4. The Following Securiteinfo files

   1. vx.hdb
   2. honeynet.hdb
   3. securiteinfo.hdb

   4. antispam.ndb

5. These MSRBL files

   1. MSRBL-Images.hdb
   2. MSRBL-SPAM-CR.ndb

   3. MSRBL-SPAM.ndb

6. The Malware definition file

   1. http://www.malwarepatrol.com.br/cgi/submit?action=list_clamav_ext

   This script is easily run via CRON. Something like this is all that you probably need. You should probably include a "MAILTO" in the crontab file. Any errors will be mailed to that address. If not all ready set, or if you do not know how to set it, at the command line enter: "whoami" sans quotes and enter that in the mailto variable.

   EXAMBLE: Output of 'whoami' was steve. Place this in the top of the cron file:

   MAILTO=steve

   This would be placed just below the 'SHELL' variable. You can get further information at http://unixhelp.ed.ac.uk/CGI/man-cgi?crontab+5

   # Root's Crontab file

   # Use the fully qualified path to bash on your system.

   # Typing: "which bash" will produce it.

   # SHELL=/usr/local/bin/bash # For FreeBSD users

   # SHELL=/usr/bin/bash # Most other operating systems

   # Enter user below and uncomment

   # MAILTO=

   #(m) (h) (mday) (month) (wday) (command) ## Do NOT uncomment

    

   # Runs every 4 hours, every day with logging=on, quiet mode=on, random download timer=on

    

   0 */4 * * * /PATH-2-SCRIPT/scamp.sh -L -q -R

    

   # Runs via the settings in a previously created config file named: cron

    

   0 */4 * * * /PATH-2_SCRIPT/scamp.sh -C cron

    

   EULA:

    

   The end user is allowed to make any changes, modifications, or whatever to this script. The author assumes no responsibility for this script, modified or not by the end user. In other words, the user assumes all responsibility for the use of this program. In other words, USE AT YOU OWN RISK.

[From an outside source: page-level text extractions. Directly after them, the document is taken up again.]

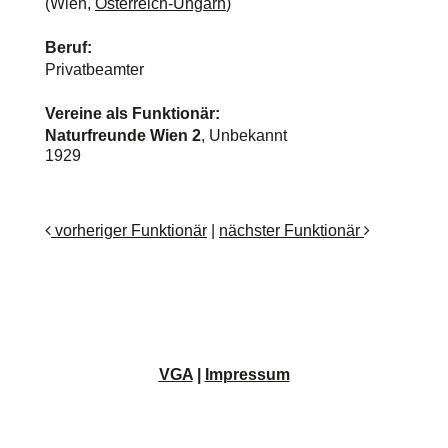
(Wien,
Österreich-Ungarn
)
Beruf:
Privatbeamter
Vereine als Funktionär:
Naturfreunde Wien 2
, Unbekannt
1929
vorheriger Funktionär
|
nächster Funktionär
VGA
|
Impressum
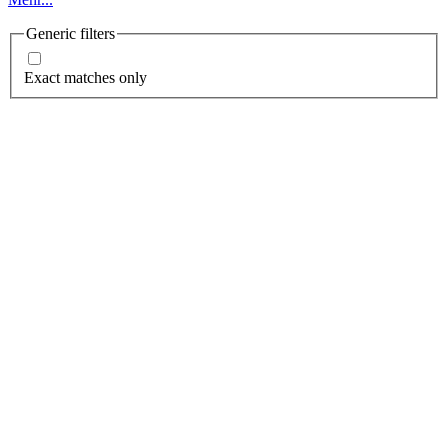
Generic filters
Exact matches only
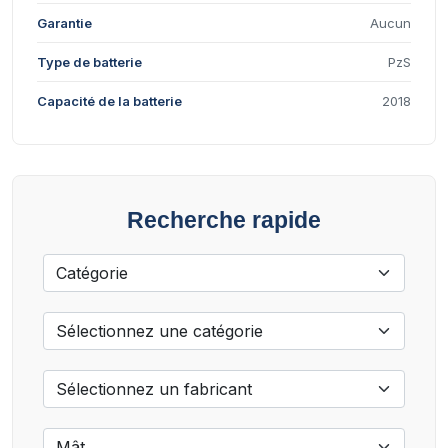
Garantie
Aucun
Type de batterie
PzS
Capacité de la batterie
2018
Recherche rapide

   I can be contacted at: gerard@seibercom.net

   The latest version of this script can usually be downloaded from: https://sourceforge.net/projects/scamp/ Older versions may also be available.

   Any questions, suggestions, patches, etc. should be directed to me. I really would appreciate it. To make tracking of 'bug' reprts easier, please do the following:

   1. Go to: https://sourceforge.net/projects/scamp/
   2. Click on "TRACKER"
   3. Click on "Bug Reports"
   4. Click on "Add New"
   5. Fill out the report with complete information including the version of the script you are using, your OS and version of bash, rsync, gpg/gpg2, curl and / or wget and your version of Clamav. If possible, include the complete text of any error messages, etc.

   FreeBSD Note:

   When installed via the FreeBSD ports system, a configuration file with the basic defaults for Clamav on a FreeBSD system has been installed: "/usr/local/etc/scamp/default". It is still strongly recommended that the first time this script is run, it is run as "scamp.sh -c" to insure the file is configured according to the end users preferences.